Oral Presentation Society for Freshwater Science 2025 Annual Meeting

Application of the Mussel Assemblage Health Index (MAHI) to address the decline of freshwater mussels (117711)

Erin S McCombs 1 , Wendell R Haag 2
  1. American Rivers, Asheville, North Carolina, USA
  2. US Forest Service, Frankfort, KY, USA

The causes of widespread mussel declines remain poorly understood, and few assessment methods quantify the extent of decline and overall assemblage health. These combined limitations pose challenges to policy and resource management efforts to protect this highly imperiled group before it’s too late. Most previous studies focused on specific streams, and none have critically evaluated potential causes of mussel declines across a large geographical area. Similarly, available assessment tools are specific to particular streams or regions and depend on untested assumptions or subjective assessments of species’ tolerance to various factors. Therefore, we developed a broadly applicable, objective mussel assemblage health index (MAHI). MAHI includes 4 metrics representing fundamental aspects of assemblage or population health (species loss, recruitment, abundance, and population growth). Metrics are scaled from 0 to 10 (representing increasing health), and the composite score is the unweighted mean of the 4 metrics. MAHI effectively discriminated healthy (median score 58.3) and degraded (3.2) assemblages. The composite score is robust to missing values. Composite scores were similar to independent scores provided by experts, but MAHI eliminates variation due to differences in individual perception or experience. MAHI can be applied to streams across eastern North America using commonly collected mussel survey data, and it may be adapted to other regions. MAHI is free of untested assumptions or subjective assessments, and it accounts for expected differences in mussel assemblages due to stream size, biogeographic region, and other intrinsic factors.

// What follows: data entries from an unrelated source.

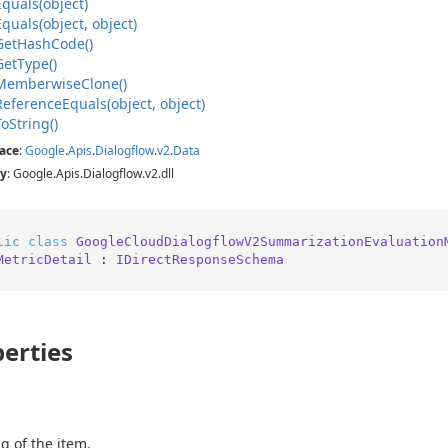
Equals(object)
Equals(object, object)
Get
Hash
Code()
Get
Type()
Memberwise
Clone()
Reference
Equals(object, object)
To
String()
ace
:
Google
.
Apis
.
Dialogflow
.
v2
.
Data
y
: Google.Apis.Dialogflow.v2.dll
lic
class
GoogleCloudDialogflowV2SummarizationEvaluation
MetricDetail
 : 
IDirectResponseSchema
erties
g of the item.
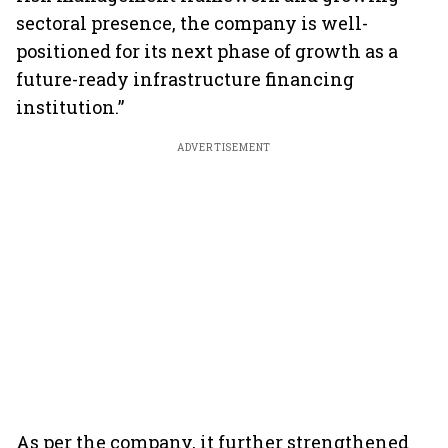
sectoral presence, the company is well-
positioned for its next phase of growth as a
future-ready infrastructure financing
institution.”
ADVERTISEMENT
As per the company, it further strengthened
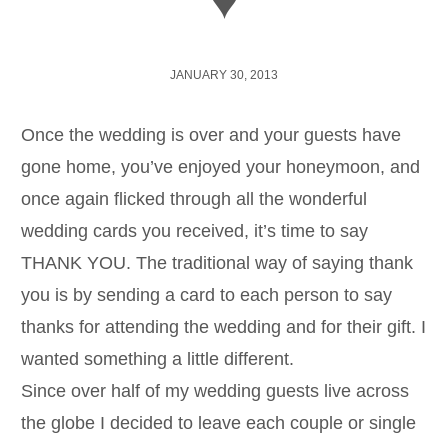
♥
JANUARY 30, 2013
Once the wedding is over and your guests have
gone home, you’ve enjoyed your honeymoon, and
once again flicked through all the wonderful
wedding cards you received, it’s time to say
THANK YOU. The traditional way of saying thank
you is by sending a card to each person to say
thanks for attending the wedding and for their gift. I
wanted something a little different.
Since over half of my wedding guests live across
the globe I decided to leave each couple or single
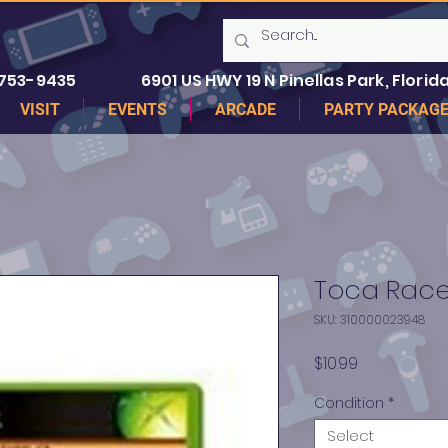
 753-9435
6901 US HWY 19 N Pinellas Park, Florida
VISIT
EVENTS
ARCADE
PARTY PACKAG
Toca Race 
SKU: 310000023948
Price
$10.99
Condition
*
Select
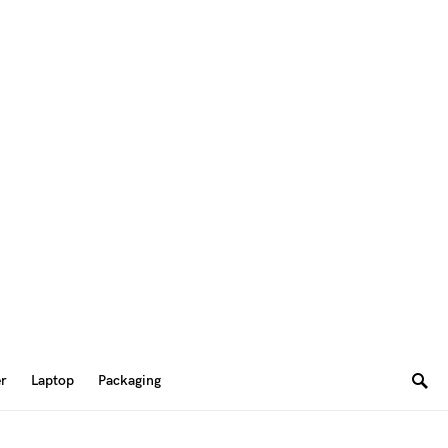
er
Laptop
Packaging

Importantly, MAHI does not correlate to other commonly used assessments like fish and aquatic insect Index of Biotic Integrity (IBI) scores which further highlights the need for this assessment adoption to ensure we are capturing stressors to freshwater mussels to enable early detection of mussel declines, better understand the causes of declines, and evaluate the effectiveness of conservation strategies and management actions.